Credit…Leonhard Foeger/Reuters

ZAPORIZHZHIA, Ukraine — The gravest risk to the embattled Zaporizhzhia Nuclear Power Plant is physical damage to equipment from shelling that could lead to a release of radiation, the director of the United Nations’ nuclear watchdog agency said Friday after a visit to the site.

Other risks abound, Rafael Mariano Grossi, the director general of the International Atomic Energy Agency, told reporters in Vienna, a day after inspecting the nuclear station in southern Ukraine. The plant, with six reactors, has been repeatedly hit by artillery. Loss of external power to cool reactor cores and stress on the operating staff also pose dangers, he said.

“It is obvious there is a lot of fighting in general in this part of Ukraine,” Mr. Grossi said. “The military activity and operations are increasing in that part of the country, and this worries me a lot.”

Mr. Grossi said two United Nations experts would remain at the plant to provide independent assessments of its safety going forward.

Most of the damage from the war at the sprawling station, which is the largest nuclear plant in Europe, occurred during shelling in August, Mr. Grossi said, unless one considers the destruction from the battle in March when the Russian army captured the site.

Mr. Grossi said Ukrainian and Russian nuclear engineers had managed to cooperate in operating the site and that he was less worried about disruptions in regulatory oversight and supplies of spare parts causing problems, though these concerns are also significant.

On Thursday, Mr. Grossi and a team of 13 inspectors had crossed a front line in Russia’s war in Ukraine to inspect the plant. Six monitors remained behind at the site. Four will leave over the weekend, and two will remain permanently to provide independent assessments of the risks to the nuclear station, Mr. Grossi said.

While they cannot order a cease-fire or demand Russia’s army withdraw, the monitors will send out impartial information and advise the operators, providing an additional measure of safety in a situation that has alarmed governments around the world.

Mr. Grossi said the risk of nuclear disaster remains real, though he declined to assess the likelihood of a major “transborder” accident.

Before Mr.
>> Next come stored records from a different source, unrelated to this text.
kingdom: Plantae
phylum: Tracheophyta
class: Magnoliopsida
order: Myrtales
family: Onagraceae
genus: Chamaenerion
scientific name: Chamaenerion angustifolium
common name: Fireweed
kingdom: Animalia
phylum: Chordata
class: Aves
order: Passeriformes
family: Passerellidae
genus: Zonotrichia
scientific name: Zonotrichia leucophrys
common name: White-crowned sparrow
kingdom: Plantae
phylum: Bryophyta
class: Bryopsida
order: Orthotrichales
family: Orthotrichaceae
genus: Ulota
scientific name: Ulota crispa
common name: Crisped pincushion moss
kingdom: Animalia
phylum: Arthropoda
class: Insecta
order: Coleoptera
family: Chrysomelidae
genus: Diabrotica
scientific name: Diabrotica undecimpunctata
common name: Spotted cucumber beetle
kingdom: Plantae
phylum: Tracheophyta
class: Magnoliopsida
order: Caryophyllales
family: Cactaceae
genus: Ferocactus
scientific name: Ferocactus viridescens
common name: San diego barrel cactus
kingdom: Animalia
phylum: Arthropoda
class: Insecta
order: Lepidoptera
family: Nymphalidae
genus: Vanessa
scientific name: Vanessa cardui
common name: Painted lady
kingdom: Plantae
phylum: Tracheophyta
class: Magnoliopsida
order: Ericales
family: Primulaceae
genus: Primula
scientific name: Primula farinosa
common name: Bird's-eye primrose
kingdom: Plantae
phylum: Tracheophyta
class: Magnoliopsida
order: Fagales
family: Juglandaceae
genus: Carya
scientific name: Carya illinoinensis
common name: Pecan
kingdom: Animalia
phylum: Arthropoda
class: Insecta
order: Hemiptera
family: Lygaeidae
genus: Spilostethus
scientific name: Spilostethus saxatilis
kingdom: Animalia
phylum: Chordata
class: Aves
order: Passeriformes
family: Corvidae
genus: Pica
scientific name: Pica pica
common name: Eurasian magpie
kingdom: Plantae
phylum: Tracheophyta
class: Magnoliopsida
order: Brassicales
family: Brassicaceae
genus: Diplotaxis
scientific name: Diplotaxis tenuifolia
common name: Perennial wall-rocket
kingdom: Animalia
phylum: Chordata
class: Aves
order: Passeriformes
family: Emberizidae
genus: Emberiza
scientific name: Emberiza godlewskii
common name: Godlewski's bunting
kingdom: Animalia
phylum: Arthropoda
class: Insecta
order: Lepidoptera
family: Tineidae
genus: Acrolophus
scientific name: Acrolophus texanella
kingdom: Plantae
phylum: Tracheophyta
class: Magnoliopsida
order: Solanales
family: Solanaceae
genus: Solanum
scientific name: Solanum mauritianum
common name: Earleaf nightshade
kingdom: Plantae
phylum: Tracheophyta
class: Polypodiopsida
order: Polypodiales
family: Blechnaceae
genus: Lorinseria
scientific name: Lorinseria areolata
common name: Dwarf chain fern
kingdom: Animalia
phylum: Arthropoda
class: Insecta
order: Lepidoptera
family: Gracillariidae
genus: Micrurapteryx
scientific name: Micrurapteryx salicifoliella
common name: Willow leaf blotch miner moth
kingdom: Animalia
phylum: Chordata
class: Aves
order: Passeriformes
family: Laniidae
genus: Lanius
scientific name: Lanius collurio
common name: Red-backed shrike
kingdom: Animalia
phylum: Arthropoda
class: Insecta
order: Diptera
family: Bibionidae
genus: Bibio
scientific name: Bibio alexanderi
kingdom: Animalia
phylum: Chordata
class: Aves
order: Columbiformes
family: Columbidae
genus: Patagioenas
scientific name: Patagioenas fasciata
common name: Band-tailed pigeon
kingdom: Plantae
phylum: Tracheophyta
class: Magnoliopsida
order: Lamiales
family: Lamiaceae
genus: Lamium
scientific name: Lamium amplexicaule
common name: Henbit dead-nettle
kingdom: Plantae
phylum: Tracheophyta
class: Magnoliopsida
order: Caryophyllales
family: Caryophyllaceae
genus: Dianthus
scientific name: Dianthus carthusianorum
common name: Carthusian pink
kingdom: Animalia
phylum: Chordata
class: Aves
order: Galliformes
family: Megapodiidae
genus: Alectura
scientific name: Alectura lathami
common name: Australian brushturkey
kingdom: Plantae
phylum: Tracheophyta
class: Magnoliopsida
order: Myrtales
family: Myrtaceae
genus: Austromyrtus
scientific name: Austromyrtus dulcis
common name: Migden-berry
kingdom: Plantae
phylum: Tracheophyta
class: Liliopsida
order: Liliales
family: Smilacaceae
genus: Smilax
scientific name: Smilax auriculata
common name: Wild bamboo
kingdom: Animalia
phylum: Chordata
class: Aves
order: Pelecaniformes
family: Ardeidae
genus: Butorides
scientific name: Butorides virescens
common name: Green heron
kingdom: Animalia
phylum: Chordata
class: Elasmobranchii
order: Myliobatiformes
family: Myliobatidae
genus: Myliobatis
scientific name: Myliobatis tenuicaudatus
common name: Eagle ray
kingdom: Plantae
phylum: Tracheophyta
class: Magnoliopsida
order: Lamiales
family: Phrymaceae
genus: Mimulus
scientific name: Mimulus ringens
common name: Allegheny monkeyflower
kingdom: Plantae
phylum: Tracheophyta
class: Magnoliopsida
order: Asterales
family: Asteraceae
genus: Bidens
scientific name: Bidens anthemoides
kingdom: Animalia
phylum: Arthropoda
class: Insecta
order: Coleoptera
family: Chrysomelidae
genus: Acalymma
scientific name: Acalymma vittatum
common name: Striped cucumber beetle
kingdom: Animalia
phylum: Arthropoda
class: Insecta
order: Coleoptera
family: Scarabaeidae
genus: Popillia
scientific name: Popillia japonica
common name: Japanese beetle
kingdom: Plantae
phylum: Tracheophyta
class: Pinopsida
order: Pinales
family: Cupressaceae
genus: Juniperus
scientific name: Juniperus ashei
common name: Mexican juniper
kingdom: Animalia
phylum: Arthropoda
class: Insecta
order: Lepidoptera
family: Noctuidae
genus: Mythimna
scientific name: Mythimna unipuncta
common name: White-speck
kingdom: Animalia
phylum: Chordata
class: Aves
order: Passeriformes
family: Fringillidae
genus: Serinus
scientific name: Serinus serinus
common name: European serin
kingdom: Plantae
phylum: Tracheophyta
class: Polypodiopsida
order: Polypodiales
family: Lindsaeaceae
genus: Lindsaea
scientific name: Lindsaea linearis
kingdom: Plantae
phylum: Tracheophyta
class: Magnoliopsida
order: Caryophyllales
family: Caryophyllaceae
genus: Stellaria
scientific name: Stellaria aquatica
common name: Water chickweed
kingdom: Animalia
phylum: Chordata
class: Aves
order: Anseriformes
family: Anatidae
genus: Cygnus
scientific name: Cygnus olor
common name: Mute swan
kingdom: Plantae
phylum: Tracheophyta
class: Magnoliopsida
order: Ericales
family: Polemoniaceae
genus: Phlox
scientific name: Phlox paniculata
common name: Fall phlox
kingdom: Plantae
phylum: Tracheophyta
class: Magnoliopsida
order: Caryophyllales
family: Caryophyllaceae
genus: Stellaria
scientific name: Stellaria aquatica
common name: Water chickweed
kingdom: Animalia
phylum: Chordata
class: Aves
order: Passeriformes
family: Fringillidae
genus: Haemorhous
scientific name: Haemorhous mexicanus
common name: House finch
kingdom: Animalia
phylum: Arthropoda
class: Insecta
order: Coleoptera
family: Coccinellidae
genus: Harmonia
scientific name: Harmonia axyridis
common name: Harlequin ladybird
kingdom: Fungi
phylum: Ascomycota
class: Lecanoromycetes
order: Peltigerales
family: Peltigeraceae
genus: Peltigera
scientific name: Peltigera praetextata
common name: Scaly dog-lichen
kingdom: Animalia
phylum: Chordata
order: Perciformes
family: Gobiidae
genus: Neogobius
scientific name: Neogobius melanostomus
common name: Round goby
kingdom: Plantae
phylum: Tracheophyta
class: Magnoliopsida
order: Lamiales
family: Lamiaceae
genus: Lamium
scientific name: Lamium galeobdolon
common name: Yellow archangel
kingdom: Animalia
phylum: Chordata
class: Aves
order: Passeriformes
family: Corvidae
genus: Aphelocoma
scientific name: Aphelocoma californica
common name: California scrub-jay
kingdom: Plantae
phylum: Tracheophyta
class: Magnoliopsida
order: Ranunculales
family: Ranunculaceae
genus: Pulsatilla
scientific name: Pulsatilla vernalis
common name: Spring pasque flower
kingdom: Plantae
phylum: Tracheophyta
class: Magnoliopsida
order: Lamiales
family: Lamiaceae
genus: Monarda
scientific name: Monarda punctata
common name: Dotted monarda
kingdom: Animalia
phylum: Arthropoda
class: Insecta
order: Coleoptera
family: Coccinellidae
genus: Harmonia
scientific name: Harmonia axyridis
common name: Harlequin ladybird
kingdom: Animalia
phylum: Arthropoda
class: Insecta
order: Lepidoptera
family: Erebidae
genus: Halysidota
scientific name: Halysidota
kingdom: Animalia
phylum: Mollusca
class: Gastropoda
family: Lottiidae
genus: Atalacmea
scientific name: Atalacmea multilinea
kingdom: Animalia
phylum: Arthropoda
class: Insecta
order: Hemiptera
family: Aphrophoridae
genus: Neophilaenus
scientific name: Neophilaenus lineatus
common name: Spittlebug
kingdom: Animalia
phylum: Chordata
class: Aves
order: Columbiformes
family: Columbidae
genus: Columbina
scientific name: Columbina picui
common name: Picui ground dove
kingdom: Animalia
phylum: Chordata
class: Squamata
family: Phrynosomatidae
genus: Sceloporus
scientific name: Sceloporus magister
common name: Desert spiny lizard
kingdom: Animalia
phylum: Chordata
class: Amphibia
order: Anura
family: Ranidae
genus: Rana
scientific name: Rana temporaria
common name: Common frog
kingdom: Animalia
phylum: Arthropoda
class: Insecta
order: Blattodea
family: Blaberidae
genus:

Grossi announced the agency’s findings, both Russia and Ukraine appeared to be trying to frame the outcome of the visit.

Ukrainian officials had sharply criticized the I.A.E.A.’s visit to the station on Thursday as playing along with a stage-managed Russian show intended to cast blame on Ukraine for the fighting around the plant and safety problems.

“Judging by the footage we saw yesterday, this visit was staged and had nothing to do with an inspection, which suggests bias on the part of the I.A.E.A. head,” Vadym Denysenko, an adviser to the Ukrainian ministry of internal affairs, said in a post on Facebook.

Sergey V. Lavrov, Russia’s foreign minister, had said Thursday that Ukraine and its Western allies did not want the inspectors to “draw any fair conclusions.”

Late on Thursday, President Volodymyr Zelensky of Ukraine accused the Russian army of staging attacks during the visit to sow chaos in hopes it would turn the I.A.E.A. inspection into a “fruitless excursion.” He said the Russians had also forced local people to lie about the fighting in meetings with inspectors. His claims could not be independently verified.

“Russia did a lot of cynical things to trick the mission,” he said.

Mr. Grossi said that the inspectors’ access had not been impeded during the visit. “We have seen everything I requested to see,” he said, adding that he would brief the U.N. Security Council about the mission’s findings on Tuesday.